An Education...a British film starring the Oscar nominated Carey Mulligan. I rented this film for the weekend. I rarely buy films these days. The last film I bought was Last Chance Harvey with Dustin Hoffman and the excellent Emma Thompson. It's an unlikely pairing, but a really enjoyable romantic comedy. Anyway, I digress. I enjoyed An Education and while I thought Mulligan was very good, the real star for me was Alfred Molina who played her dad. His Bafta performance was note perfect, and during a scene where he talks to his daughter while standing outside her bedroom door I was holding back the tears. The film is based on journalist Lyn Barber's memoirs of being a 16 year old girl and her education at the hands of an older man. I'm not going to spoil it by giving away the whole plot as the denouement was a surprise to me,
This film is a grower. Although I enjoyed watching it, it was one of those films that lingers in the mind long afterwards and I spent the next couple of days thinking about it. Recommended.

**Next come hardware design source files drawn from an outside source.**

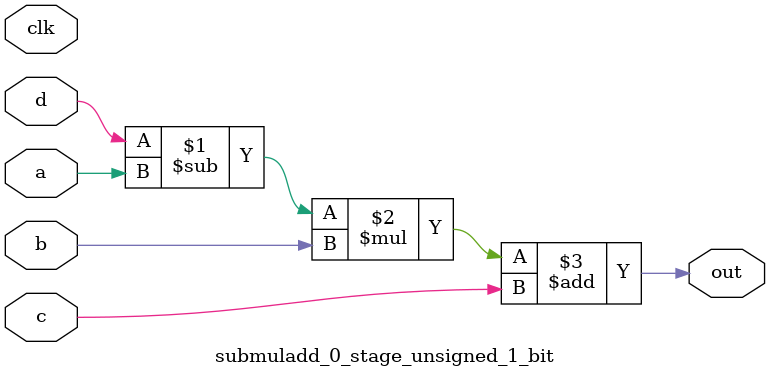
<source format=sv>
(* use_dsp = "yes" *) module submuladd_0_stage_unsigned_1_bit(
	input  [0:0] a,
	input  [0:0] b,
	input  [0:0] c,
	input  [0:0] d,
	output [0:0] out,
	input clk);

	assign out = ((d - a) * b) + c;
endmodule

</source>
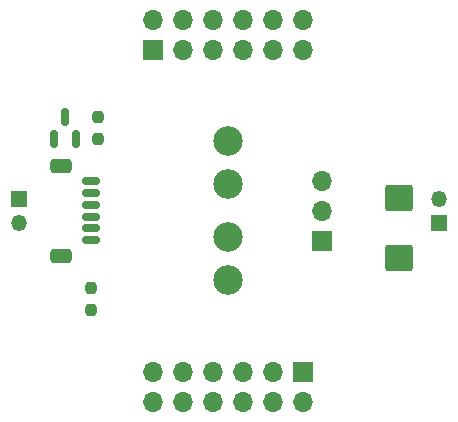
<source format=gbr>
%TF.GenerationSoftware,KiCad,Pcbnew,7.0.5*%
%TF.CreationDate,2023-06-08T00:56:16-04:00*%
%TF.ProjectId,INDICATOR,494e4449-4341-4544-9f52-2e6b69636164,rev?*%
%TF.SameCoordinates,Original*%
%TF.FileFunction,Soldermask,Top*%
%TF.FilePolarity,Negative*%
%FSLAX46Y46*%
G04 Gerber Fmt 4.6, Leading zero omitted, Abs format (unit mm)*
G04 Created by KiCad (PCBNEW 7.0.5) date 2023-06-08 00:56:16*
%MOMM*%
%LPD*%
G01*
G04 APERTURE LIST*
G04 Aperture macros list*
%AMRoundRect*
0 Rectangle with rounded corners*
0 $1 Rounding radius*
0 $2 $3 $4 $5 $6 $7 $8 $9 X,Y pos of 4 corners*
0 Add a 4 corners polygon primitive as box body*
4,1,4,$2,$3,$4,$5,$6,$7,$8,$9,$2,$3,0*
0 Add four circle primitives for the rounded corners*
1,1,$1+$1,$2,$3*
1,1,$1+$1,$4,$5*
1,1,$1+$1,$6,$7*
1,1,$1+$1,$8,$9*
0 Add four rect primitives between the rounded corners*
20,1,$1+$1,$2,$3,$4,$5,0*
20,1,$1+$1,$4,$5,$6,$7,0*
20,1,$1+$1,$6,$7,$8,$9,0*
20,1,$1+$1,$8,$9,$2,$3,0*%
G04 Aperture macros list end*
%ADD10C,2.500000*%
%ADD11R,1.350000X1.350000*%
%ADD12O,1.350000X1.350000*%
%ADD13R,1.700000X1.700000*%
%ADD14O,1.700000X1.700000*%
%ADD15RoundRect,0.237500X-0.237500X0.250000X-0.237500X-0.250000X0.237500X-0.250000X0.237500X0.250000X0*%
%ADD16RoundRect,0.237500X0.237500X-0.250000X0.237500X0.250000X-0.237500X0.250000X-0.237500X-0.250000X0*%
%ADD17RoundRect,0.150000X0.625000X-0.150000X0.625000X0.150000X-0.625000X0.150000X-0.625000X-0.150000X0*%
%ADD18RoundRect,0.250000X0.650000X-0.350000X0.650000X0.350000X-0.650000X0.350000X-0.650000X-0.350000X0*%
%ADD19RoundRect,0.250000X-0.925000X0.875000X-0.925000X-0.875000X0.925000X-0.875000X0.925000X0.875000X0*%
%ADD20RoundRect,0.150000X0.150000X-0.587500X0.150000X0.587500X-0.150000X0.587500X-0.150000X-0.587500X0*%
G04 APERTURE END LIST*
D10*
%TO.C,U1*%
X150160000Y-94203621D03*
X150160000Y-97863621D03*
X150160000Y-102333621D03*
X150160000Y-105993621D03*
%TD*%
D11*
%TO.C,J3*%
X168060000Y-101104610D03*
D12*
X168060000Y-99104610D03*
%TD*%
D13*
%TO.C,SW1*%
X158160000Y-102623621D03*
D14*
X158160000Y-100083621D03*
X158160000Y-97543621D03*
%TD*%
D15*
%TO.C,R2*%
X139130000Y-92186121D03*
X139130000Y-94011121D03*
%TD*%
D13*
%TO.C,J1*%
X143810000Y-86465599D03*
D14*
X143810000Y-83925599D03*
X146350000Y-86465599D03*
X146350000Y-83925599D03*
X148890000Y-86465599D03*
X148890000Y-83925599D03*
X151430000Y-86465599D03*
X151430000Y-83925599D03*
X153970000Y-86465599D03*
X153970000Y-83925599D03*
X156510000Y-86465599D03*
X156510000Y-83925599D03*
%TD*%
D13*
%TO.C,J2*%
X156510000Y-113743621D03*
D14*
X156510000Y-116283621D03*
X153970000Y-113743621D03*
X153970000Y-116283621D03*
X151430000Y-113743621D03*
X151430000Y-116283621D03*
X148890000Y-113743621D03*
X148890000Y-116283621D03*
X146350000Y-113743621D03*
X146350000Y-116283621D03*
X143810000Y-113743621D03*
X143810000Y-116283621D03*
%TD*%
D16*
%TO.C,R1*%
X138585000Y-108481121D03*
X138585000Y-106656121D03*
%TD*%
D11*
%TO.C,J4*%
X132460000Y-99098621D03*
D12*
X132460000Y-101098621D03*
%TD*%
D17*
%TO.C,J6*%
X138585000Y-102598621D03*
X138585000Y-101598621D03*
X138585000Y-100598621D03*
X138585000Y-99598621D03*
X138585000Y-98598621D03*
X138585000Y-97598621D03*
D18*
X136060000Y-103898621D03*
X136060000Y-96298621D03*
%TD*%
D19*
%TO.C,C1*%
X164610000Y-99024610D03*
X164610000Y-104124610D03*
%TD*%
D20*
%TO.C,Q1*%
X135410000Y-93998621D03*
X137310000Y-93998621D03*
X136360000Y-92123621D03*
%TD*%
M02*

</source>
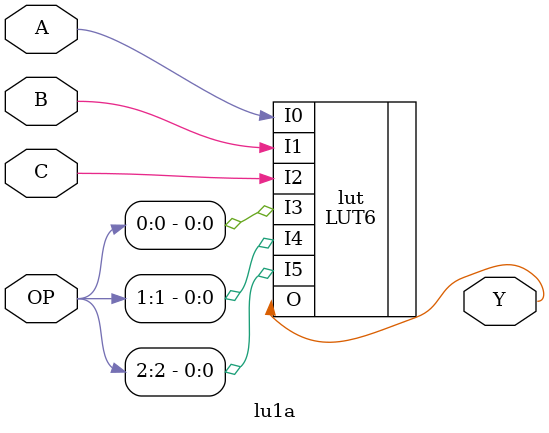
<source format=v>
module lu1a (
    input A,			// register A
    input B,			// register B
    input C,			// constant C
    input [2:0] OP,	// operation select
    output Y			// output
    );
// one LUT6 for multiple and single bit manipulation
LUT6 #(.INIT(64'h5AFA0AA066EE8833)) lut (.I0(A), .I1(B), .I2(C), .I3(OP[0]), .I4(OP[1]), .I5(OP[2]), .O(Y));
endmodule

</source>
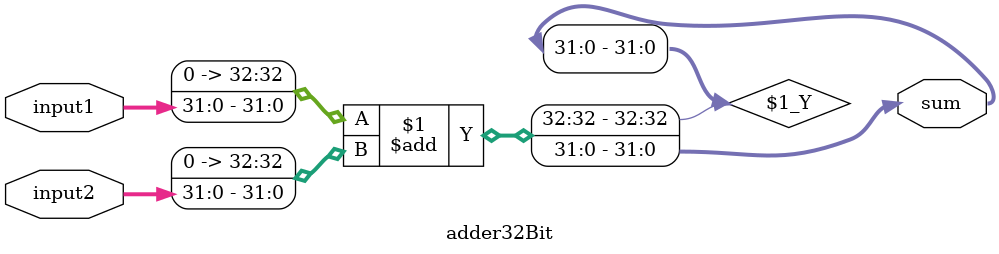
<source format=v>

module adder32Bit(sum, input1, input2);

input [31:0] input1, input2;

output [31:0] sum;

assign sum [31:0] = {1'b0,input1} + {1'b0,input2};

endmodule

</source>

Soldier of Love Sade's new 'comeback' CD and wow, what a comeback! If you have enjoyed her stuff in the past you'll like this too. I always used to play her Diamond Life CD if I brought a new 'romantic interest' back to the house (this is eons ago when I was young, free and single. Now I'm just single). If, by track 4, they hadn't made a move they were shown the door. By my reckoning if he wasn't getting sexy by then there was no hope: he was a cold fish. End of. I was brutal in those days. These days I'd probably play it over and over in the hope of at least a snog.
I've had it on almost non-stop since first playing it. It has the same feel as her previous CDs - which is fine by me - and the stand-out track for me is Babyfather. Fab.
MeditationSince going on a Buddhist retreat last year I've been hankering after a regular meditation class for a sorely needed serenity top-up. After a couple of false starts, I've started attending a class with my friend Dee on Thursday evenings. We've been to two sessions so far and are really finding it worthwhile.
It's going to take a while to feel the benefits I think, mainly because one meditation class each week just isn't enough. I now need to start finding ten minutes out of each day to sit quietly and meditate. Isn't it strange how easy it is to find ten minutes to load the dishwasher, make a phonecall or empty the bins, but to find ten minutes of self-preservation is so much harder.